3. And always challenge the status quo.
You’ll notice I didn’t say, “Create long lists of cool new ideas and send them to the boss.” I’m a big fan of the office whiteboard or its online equivalent, but I think that innovation ultimately means raising the bar a little higher than a conventional brainstorming session.
Your next great project might indeed start with a crazy-sounding idea, but on its own, that idea means little without the nuts, bolts, staff and time to carry it out. Ideas need to be housed within the four sturdy walls of reality.
They need mocking up, fleshing out and honing to the point of obsessiveness. With a focus on execution, let me explain the kind of culture I believe will sustain any organization’s mission and bottom line far into the future.
Gain empathy from outside your group
This isn’t about who cares the most. Many of AARP’s employees care deeply about the people whose lives they’re trying to make healthier, wealthier and more enjoyable. The biggest factor in determining if a company becomes an innovator or a dinosaur is whether it can think from the outside in instead of the inside out.

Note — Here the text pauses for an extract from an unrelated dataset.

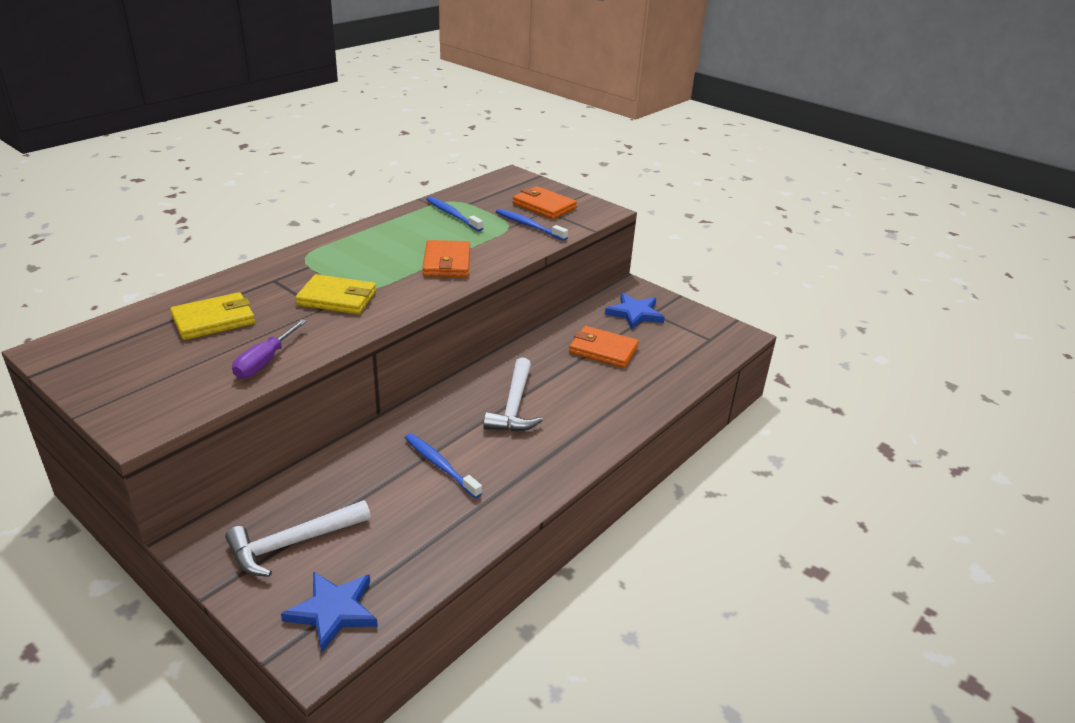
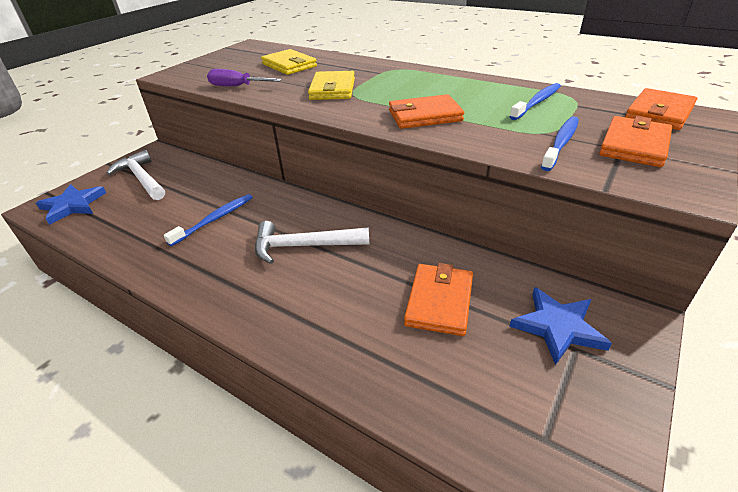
camera: 85 degrees right, 5 degrees up
(501, 184) = (659, 113): none -> orange wallet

If an organization is going to create great new products and services — and that includes AARP for our members — we have to know what we’re solving for, not who out there might possibly want something we came up with.
In the most fundamental way, we have to know what our audience needs and who they are. Innovation means walking a tightrope in terms of aiming to meet the needs of adults 50 and older today and anticipating their very different needs in the future.
Andy Miller of AARP Innovation Labs, right, talks with AOL founder Steve Case on Jan. 7, 2023, at AARP’s AgeTech Collaborative booth during CES in Las Vegas.
ROGER KISBY FOR AARP
Think differently from what you’ve always done
For most people, innovation on the job probably won’t mean designing a prototype for a new product in a design lab. But it could mean something just as valuable: creating a streamlined process or procedure or finding a data set that reorients an entire program for the better.
However, to come up with those organization-boosting, money-saving, mission-embracing steps, you often need permission to look at what you’re doing in another way. I think that innovation happens only when people are pushed to solve problems in the most efficient ways and when they are given permission to fail.
If you never fail, you weren’t thinking big enough from the beginning.
Challenge the status quo
You can do this in a million ways at your organization.
A small innovation would be finding a way to boost your own productivity a little every day. Bigger could be as “radical” as eliminating an unnecessary weekly meeting.
Challenging the status quo aligns closely with creating a path for promising ideas and lining that route with the tools needed to make ideas reality. One way to do that is by bringing together small groups with different, but complementary, skill sets to solve a thematically driven challenge.
Such work at AARP is one piece of our cooperative, problem-solving culture. And that will bring us one big step closer to meeting our immense potential as an innovative organization.